Entre redes e paredes (interprograma)

O grande desafio para as novas gerações é pensar um jeito de manter a escola como centro do saber, quando todas as paredes forem derrubadas pela pequena tela do celular

Olá! Entre a crise das crises, a que me parece mais perturbadora nesses tempos de virada é o futuro da escola. Claro que todos estamos preocupados com a economia e que país podemos esperar em 2016, mas o desafio mais visível e palpável para as novas gerações é pensar um jeito de manter a escola como centro do saber, quando todas as paredes forem derrubadas pela pequena tela do celular.

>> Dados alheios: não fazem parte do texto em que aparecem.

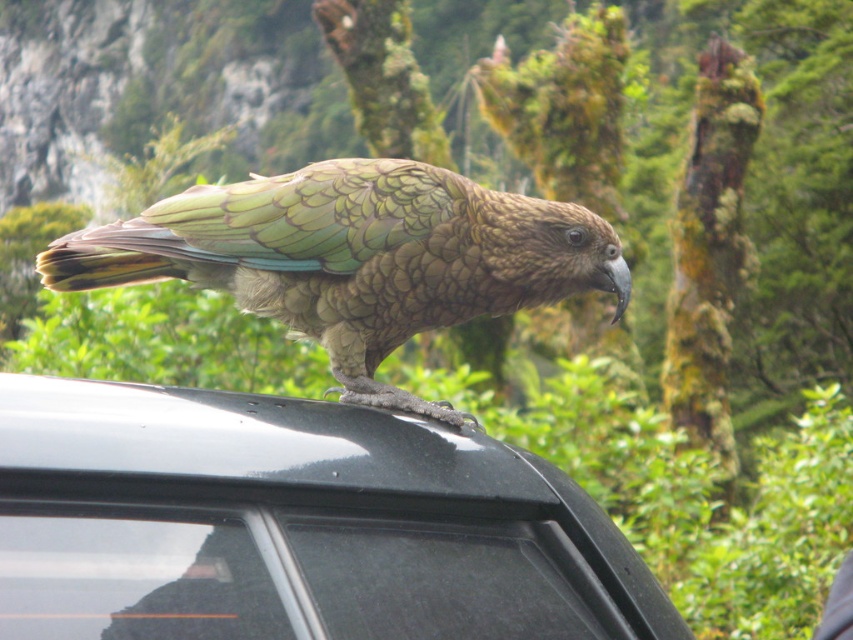
You are a photographer trying to capture a closeup shot of the green scaly parrot at center perched on the glossy black car at top. Since the car is larger, will you need to move closer or farther away to focus on the parrot?

The glossy black car at top is larger in size than the green scaly parrot at center. To focus on the smaller green scaly parrot at center, you would need to move closer to it.

You are a photographer standing at the center of a parking lot. You want to take a photo of the glossy black car at top. Where should you position yourself relative to the car to ensure the bird perched on its roof is visible in the frame?

To capture the bird perched on the glossy black car at top in your photo, position yourself at point [341,508] relative to the car, as this is where the glossy black car at top is located.

You are a delivery person who needs to place a package on the roof of the glossy black car at top without disturbing the green scaly parrot at center. Can you do this safely?

The glossy black car at top is located below the green scaly parrot at center, so placing the package on the roof would require moving the parrot first to avoid disturbing it.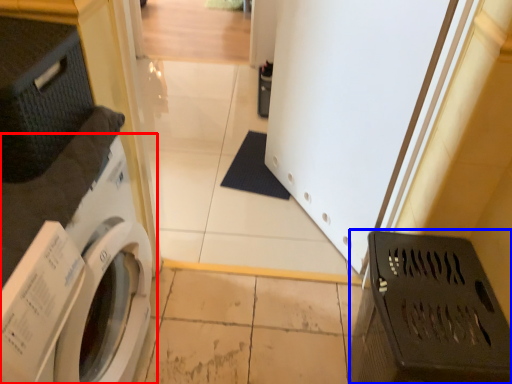
Question: Which object appears closest to the camera in this image, washing machine (highlighted by a red box) or laundry basket (highlighted by a blue box)?

Choices:
 (A) washing machine
 (B) laundry basket

Answer: (A)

Este alerta é feito por uma pesquisadora, a argentina Flávia Sibilia, no livro "Redes ou paredes: a escola em tempos de dispersão". Em suma, a escola também vai ter que se reinventar, para dar conta de um mercado baseado, agora, no consumo e não mais na produção; numa modernidade em que a célula da família foi rompida pelas redes de relacionamento e que a autoridade sucumbiu à ditadura do WhatApps e uma educação em que tudo não apenas pode, mas também é possível, na lógica do mundo digital.

Em época de renovação de livros e matrículas para os pais, é bom as escolas renovarem também suas formas de interação e compreensão do que brota dessa nova infância e juventude que nasceu em rede e jamais aceitará meramente o confinamento entre quatro paredes.